## Data supplied
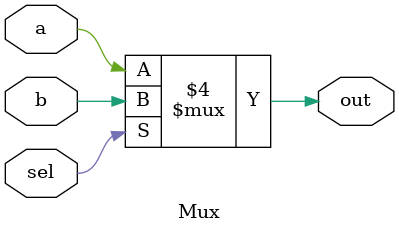
<source format=v>
module Mux (
  input a,
  input b,
  input sel,
  output reg out
);

  always @(a, b, sel) begin

    //if(sel==0)output a
    if (sel == 1'b0) begin
      out = a;      

    //if(sel==1)output b
    end else begin
      out = b;      
    end
  end

endmodule

</source>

## Problem statement
Where the line containing "if (sel == 1'b0) begin" appears, start copying, and go on exactly through the last line of the data.

## Result
    if (sel == 1'b0) begin
      out = a;      

    //if(sel==1)output b
    end else begin
      out = b;      
    end
  end

endmodule

</source>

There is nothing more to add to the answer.